I coraggiosi sono quelli che rimangono
Io comprendo quelli che vanno via, ma i coraggiosi sono quelli che rimangono nelle nostre terre. E questa affermazione non è dettata dal fatto che la storia migratoria italiana è ripresa con cifre da capogiro. I dati Istat parlano di un andare via di 136.328 solo per quanto riguarda il 2014. E per darvi un’idea di cosa parliamo basta far notare che dal 2002 al 2014 vi è stato un incremento del 226%, sì, avete letto bene: duecentoventisei percento. Solo tra il 2013 e il 2014 dell’8%. E per comprendere ancora meglio il fenomeno vi dirò che le 100.000 unità sono state toccate per la prima volta nel 1880. E nonostante tutto sono comunque cifre non “ultimative”. Il migrante oggi attraversa le frontiere europee senza visti e permessi di soggiorno e si badi che non si tratta solo di lavoratori specializzati o di quelli che comunemente definiamo “cervelli in fuga”, ma di studenti, professionisti, tecnici, imprenditori, ricercatori, pensionati, cooperanti e altre figure tra le più varie. Vi è però un dato che più degli altri ci deve far riflettere: si emigra anche per cercare una migliore qualità della vita, il che di conseguenza comporta una minor voglia di tornare.

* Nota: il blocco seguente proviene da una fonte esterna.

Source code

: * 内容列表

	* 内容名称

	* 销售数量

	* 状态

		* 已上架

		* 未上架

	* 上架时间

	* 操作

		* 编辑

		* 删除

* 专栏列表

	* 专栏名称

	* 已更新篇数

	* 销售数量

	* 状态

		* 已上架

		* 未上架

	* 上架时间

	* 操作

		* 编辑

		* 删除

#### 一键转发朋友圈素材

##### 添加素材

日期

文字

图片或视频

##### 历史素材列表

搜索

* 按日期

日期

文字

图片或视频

Un altro dato? E non vi spaventate: dal 2008 al 2013 gli emigrati italiani sono stati 554.727 e il 39% di questi sono giovani tra i 15 e i 34 anni (Elaborazione ImpresaLavoro su dati Eurostat). Non basta? Rispetto agli anni precedenti diminuisce il numero degli immigrati e aumenta il numero degli emigrati. Traduzione: il bilancio per gli italiani è negativo (- 60 mila), mentre è positivo per gli stranieri (+ 200 mila).
Rispetto a queste cifre, nemmeno troppo fredde a dir la verità, chi rimane è coraggioso o no? Possiamo considerare chi è rimasto un “resistente”?
«Quei ragazzi che non riescono ad arrendersi, e però scappano, illudendosi di ritornare, e quelli che rimangono ma non vedono prospettive, e però resistono»*.
È l’ora dell’emersione, quale sinonimo di possibilità, rinascita, libertà e responsabilità. È ora di esigere concretezza e risultati certi, e noi dobbiamo assumerci questa incombenza. È ora di far uscire dall’ombra, dalla trincea e dalla depressione sociale quelli che per noi sono gli attori principali: le persone. Chiamatelo pure capitale sociale, se volete.
Affermava Thiago: «Quella terra dove affondano le radici, che lasciai per misurare il volo delle mie ali. Quanto mi manca. Chi la curerà? Chi avrà pietà di lei? Cosa accadrà quando anche l’ultimo figlio avrà lasciato la sua casa?»*.
Io comprendo quelli che vanno via, ma i coraggiosi sono quelli che rimangono, sempre.
* Citazione dal libro “Mi chiamo Thiago” di Oliva e Sorrentino.